Credits and Attribution

This Port

xLSTM-Metal is an independent port to Apple Silicon with MLX.

This port includes:

  • MLX backend implementation with Metal acceleration
  • NCPS-inspired wiring system for automatic structure discovery
  • Numerical stability fixes and dtype handling improvements
  • Production-ready inference with proper error handling

Original Research

xLSTM was introduced by Beck et al. (2024):

Beck, M., Pöppel, K., Spanring, M., Auer, A., Prudnikova, O., Kopp, M., Klambauer, G., Brandstetter, J., & Hochreiter, S. (2024). xLSTM: Extended Long Short-Term Memory. arXiv preprint arXiv:2405.04517.

Model Weights

Official xLSTM-7B model weights provided by NX-AI under Apache 2.0 license.

Framework

Built on MLX, Apple's machine learning framework for Apple Silicon.

Acknowledgments

  • NX-AI team for the original xLSTM research and model weights
  • Apple MLX team for the excellent framework
  • Neural Circuit Policies (NCPS) research for inspiring the wiring system design

License

Apache License 2.0. See LICENSE for full text.

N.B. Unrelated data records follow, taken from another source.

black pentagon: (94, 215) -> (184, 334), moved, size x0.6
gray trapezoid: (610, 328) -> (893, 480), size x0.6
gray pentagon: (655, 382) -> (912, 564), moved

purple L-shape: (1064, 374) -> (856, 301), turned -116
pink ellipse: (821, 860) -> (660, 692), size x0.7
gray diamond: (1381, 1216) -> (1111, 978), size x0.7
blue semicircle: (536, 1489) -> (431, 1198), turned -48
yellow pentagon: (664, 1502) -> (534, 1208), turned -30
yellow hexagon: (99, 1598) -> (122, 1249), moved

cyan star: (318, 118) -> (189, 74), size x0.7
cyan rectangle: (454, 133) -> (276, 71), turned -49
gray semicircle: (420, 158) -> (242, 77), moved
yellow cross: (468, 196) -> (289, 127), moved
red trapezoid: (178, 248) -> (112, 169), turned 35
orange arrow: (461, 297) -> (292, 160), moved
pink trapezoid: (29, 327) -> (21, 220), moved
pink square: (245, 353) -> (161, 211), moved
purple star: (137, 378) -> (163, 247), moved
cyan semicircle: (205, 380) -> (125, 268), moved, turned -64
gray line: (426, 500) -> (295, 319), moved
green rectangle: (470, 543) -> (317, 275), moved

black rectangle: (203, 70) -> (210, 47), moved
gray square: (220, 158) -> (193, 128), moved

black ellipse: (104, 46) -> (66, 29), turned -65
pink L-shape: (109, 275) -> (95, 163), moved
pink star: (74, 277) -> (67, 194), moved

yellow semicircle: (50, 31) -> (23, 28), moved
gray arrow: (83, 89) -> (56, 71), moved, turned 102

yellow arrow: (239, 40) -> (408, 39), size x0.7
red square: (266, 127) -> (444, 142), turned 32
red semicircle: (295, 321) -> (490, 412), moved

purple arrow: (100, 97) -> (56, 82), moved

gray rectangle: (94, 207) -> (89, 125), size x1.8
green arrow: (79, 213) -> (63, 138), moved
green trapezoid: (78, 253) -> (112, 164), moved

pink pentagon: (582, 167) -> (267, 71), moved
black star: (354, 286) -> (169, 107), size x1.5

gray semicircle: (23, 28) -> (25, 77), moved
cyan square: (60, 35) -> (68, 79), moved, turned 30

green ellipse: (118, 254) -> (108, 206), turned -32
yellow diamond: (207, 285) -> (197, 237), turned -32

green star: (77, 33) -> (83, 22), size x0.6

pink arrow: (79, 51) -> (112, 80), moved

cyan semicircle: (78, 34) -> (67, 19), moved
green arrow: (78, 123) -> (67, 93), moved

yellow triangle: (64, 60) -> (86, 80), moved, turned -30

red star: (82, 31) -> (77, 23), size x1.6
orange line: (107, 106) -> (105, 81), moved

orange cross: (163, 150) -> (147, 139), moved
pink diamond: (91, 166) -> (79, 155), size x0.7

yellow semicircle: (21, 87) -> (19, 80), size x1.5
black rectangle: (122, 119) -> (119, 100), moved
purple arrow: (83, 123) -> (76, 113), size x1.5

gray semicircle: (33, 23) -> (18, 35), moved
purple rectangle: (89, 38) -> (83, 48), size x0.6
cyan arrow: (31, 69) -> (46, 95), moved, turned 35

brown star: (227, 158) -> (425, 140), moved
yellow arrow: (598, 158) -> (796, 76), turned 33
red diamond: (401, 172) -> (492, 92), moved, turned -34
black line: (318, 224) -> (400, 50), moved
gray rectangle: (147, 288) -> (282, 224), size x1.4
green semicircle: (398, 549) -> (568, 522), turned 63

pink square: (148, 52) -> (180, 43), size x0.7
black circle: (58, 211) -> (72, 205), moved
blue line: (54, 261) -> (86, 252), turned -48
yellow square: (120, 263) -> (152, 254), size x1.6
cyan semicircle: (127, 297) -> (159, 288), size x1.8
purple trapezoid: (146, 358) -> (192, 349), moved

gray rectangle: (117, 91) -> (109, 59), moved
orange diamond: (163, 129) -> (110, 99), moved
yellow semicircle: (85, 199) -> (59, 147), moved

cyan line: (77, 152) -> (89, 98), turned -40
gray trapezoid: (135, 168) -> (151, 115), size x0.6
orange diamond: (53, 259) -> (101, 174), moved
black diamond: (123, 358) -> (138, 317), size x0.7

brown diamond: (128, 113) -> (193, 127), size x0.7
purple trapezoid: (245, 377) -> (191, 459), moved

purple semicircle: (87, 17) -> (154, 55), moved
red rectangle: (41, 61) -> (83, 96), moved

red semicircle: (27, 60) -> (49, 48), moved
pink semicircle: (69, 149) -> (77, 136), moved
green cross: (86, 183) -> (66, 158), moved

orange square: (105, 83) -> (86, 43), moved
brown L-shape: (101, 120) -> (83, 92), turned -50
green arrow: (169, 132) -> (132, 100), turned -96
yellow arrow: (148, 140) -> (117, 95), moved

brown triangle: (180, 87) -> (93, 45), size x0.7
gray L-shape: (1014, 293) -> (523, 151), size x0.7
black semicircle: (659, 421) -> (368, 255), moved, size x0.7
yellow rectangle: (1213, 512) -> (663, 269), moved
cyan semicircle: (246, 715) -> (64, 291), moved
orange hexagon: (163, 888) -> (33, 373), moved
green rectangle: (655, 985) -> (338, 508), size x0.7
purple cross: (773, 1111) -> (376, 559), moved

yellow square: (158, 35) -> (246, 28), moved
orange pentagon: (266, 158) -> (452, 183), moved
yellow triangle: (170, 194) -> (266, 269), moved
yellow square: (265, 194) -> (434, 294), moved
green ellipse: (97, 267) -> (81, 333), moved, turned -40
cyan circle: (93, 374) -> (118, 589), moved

Model weights from NX-AI are also under Apache 2.0.

Citation

If you use this implementation, please cite the original xLSTM paper:

@article{beck2024xlstm,
  title={xLSTM: Extended Long Short-Term Memory},
  author={Beck, Maximilian and P{\"o}ppel, Korbinian and Spanring, Markus and Auer, Andreas and Prudnikova, Oleksandra and Kopp, Michael and Klambauer, G{\"u}nter and Brandstetter, Johannes and Hochreiter, Sepp},
  journal={arXiv preprint arXiv:2405.04517},
  year={2024}
}

Documentation

Complete technical documentation available in docs/:

Requirements

  • Hardware: Apple Silicon (M1/M2/M3/M4)
  • OS: macOS 13.0 or later
  • Python: 3.9 or later
  • MLX: Latest version from pip

This is an unofficial implementation optimized for Apple Silicon. For the original research and reference implementation, see the xLSTM paper.